Он подмигнул ей и улыбнулся:
– А все равно, неплохо так прокатились… Главное – быстро.
Она кивнула. Он еще переживал из-за коня, еще чувствовал кровь на руках. Сердце же Спаски болело из-за смерти брата, но смерть лошади тронуть его не смогла.
Тяжелая это была дорога. В деревнях, до которых не добрался мор, пришлых встречали камнями и кольями, постоялые дворы на тракте отец сам обходил стороной. До самого вечера он нес Спаску на руках, называл крохой и царевной, а она рассказывала ему о хрустальном дворце. Тепло было прижиматься к его плечу, и иногда Спаска дремала.
– Ты, наверное, хочешь есть? – спохватился вдруг отец, когда совсем стемнело.
– Нет, – ответила Спаска.
Отец почему-то испугался и коснулся губами ее лба.
– Я не болею, – сказала она.
– Все равно, не мешает погреться, поесть и отдохнуть.
Он свернул с тракта, миновал узкую полоску деревьев и вышел на болото. Ни гати, ни прохожей тропы рядом не было, отец шел в полной темноте зимней ночи, безошибочно выбирая, куда ступить, обходя зыбни2, бочаги3 и трясину. Болото боялось его и помалкивало – оно тоже чувствовало силу за его спиной. И сухой островок, совсем махонький, нашелся очень быстро. На нем часто росли высокие чахлые елки, и между ними едва-едва хватило места развести костер.
Сухие еловые ветки дымили и вспыхивали с треском, выбрасывая вверх снопы горящих иголок. Спаска, опираясь на елку, сидела на подстилке из лапника, куталась в отцовский плащ и жевала черствый белый хлеб, разогретый над огнем, с куском восхитительного твердого желтого сыра – в деревне варили не такой сыр, он был белым, чересчур соленым и крошился в руках. Хлеб из пшеничной муки тоже пекли редко – к праздникам.
Отец согрел ей кипятку в жестяной кружке, и Спаску совсем разморило от тепла и сытости – она задремала под щелчки и посвистывания костра, а проснулась от взгляда: отец стоял у огня и смотрел ей в лицо. И почему-то в его глазах была боль, такая сильная, что Спаска испугалась за него. Болезни она угадывала легко, хотя дед не учил ее этому, но никаких болезней у отца не увидела.

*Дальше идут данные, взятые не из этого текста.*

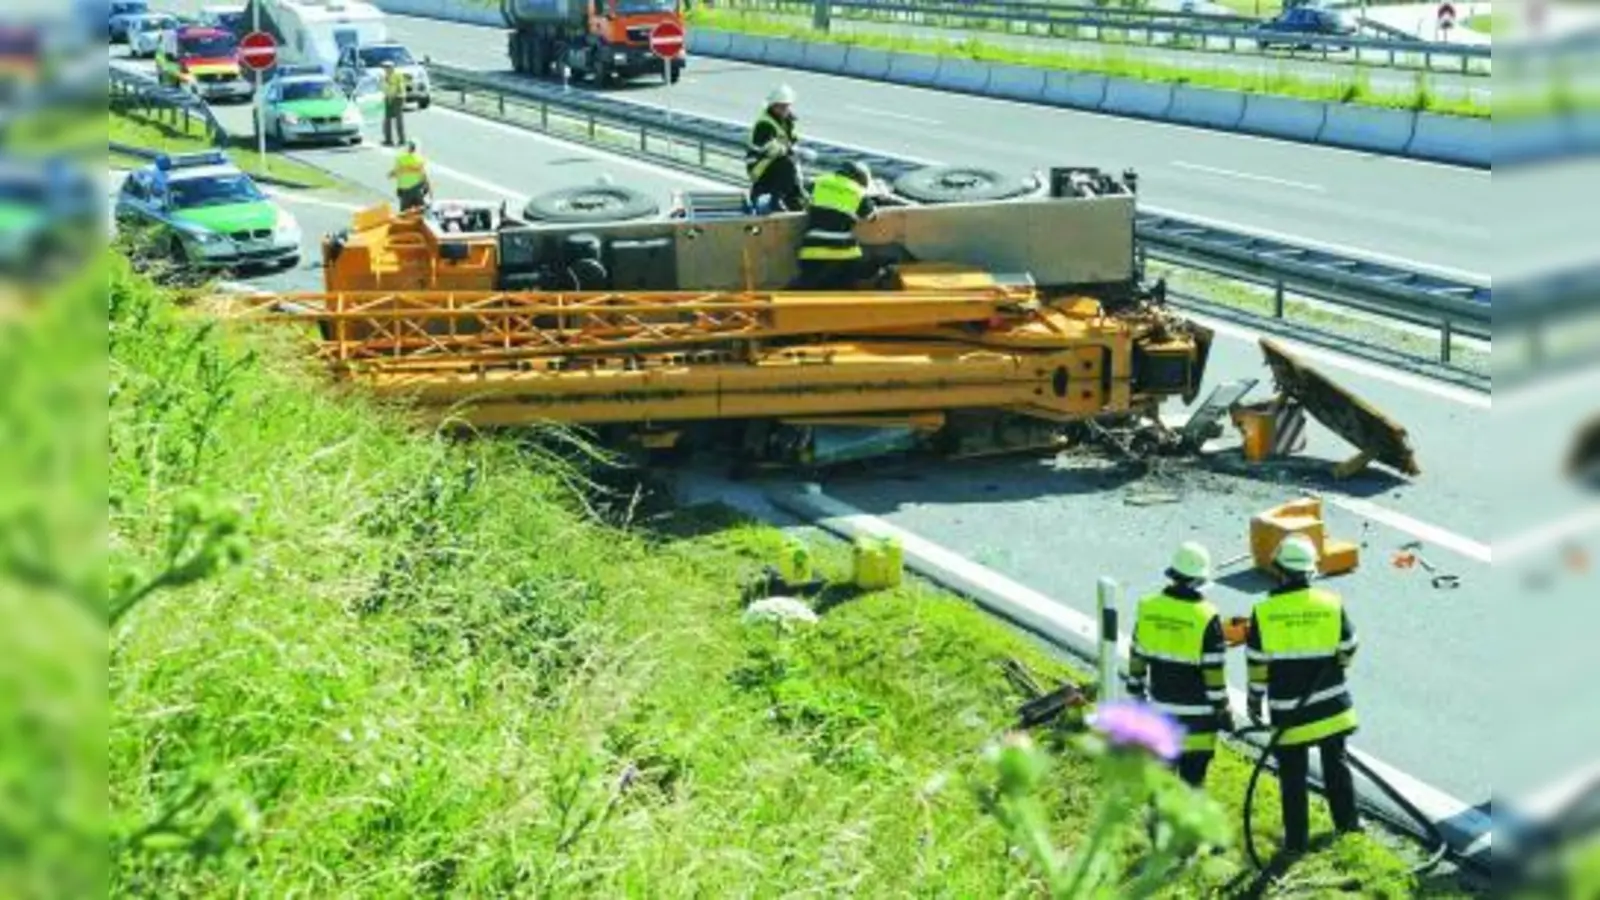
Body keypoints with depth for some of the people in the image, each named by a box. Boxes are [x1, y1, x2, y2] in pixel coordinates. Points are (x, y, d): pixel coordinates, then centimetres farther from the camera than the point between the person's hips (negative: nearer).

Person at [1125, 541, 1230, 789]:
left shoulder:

– У тебя что-то болит? – спросила она, распахнув глаза.
Он покачал головой и, помолчав, ответил:
– Я очень давно живу на свете. Когда-то я думал, что любовь – самое прекрасное чувство из всех, а потом понял, что любовь – это в первую очередь боль и страх. Знаешь, я почти ничего не боюсь, да и нечего мне бояться. Но этот страх непреодолим. И что заставляет людей любить?
– Я тоже люблю тебя, – сказала Спаска.
Он усмехнулся совсем невесело и спросил:
– Но за что? Объясни мне, почему? Ведь я совсем чужой тебе человек… Ты видишь меня второй раз в жизни…
– А… – Спаска замерла от страха. – А разве ты чужой мне человек?
– Ты боишься, что я тебе чужой? – Он присел возле нее на корточки.
Она кивнула, готовая расплакаться.
– Вот видишь, боль и страх. Куда ни ступи, со всех сторон любовь окружает боль и страх. Не бойся, я не чужой тебе человек. Я на самом деле твой отец. Только никому не говори об этом и не называй меня отцом при людях, хорошо?
– Почему? Из-за Ратко?
– Плевал я на Ратко. Потом как-нибудь я это объясню, а пока просто послушай меня, хорошо?
– А как мне тебя называть при людях?
– Называй меня Змай. Меня так все называют. Ну или дядя Змай…
Отдыхал отец недолго, часа два или три, а потом снова подхватил Спаску на руки и понес через болото дальше. Стены Волгорода появились в тумане на рассвете, когда болото уступило место каменистым холмам, покрытым редким сосновым лесом.
Спаска успела задремать, а когда проснулась, отец нес ее через опустевший посад, по которому прошелся не один пожар: над землей висели дымы и воняло гарью; обугленные дома из камня глядели на Спаску незрячими глазами окон, меж ними кострищами чернели остатки торфяных хижин с покореженными чугунными печурками, под ногами валялось перепачканное сажей тряпье и битая посуда.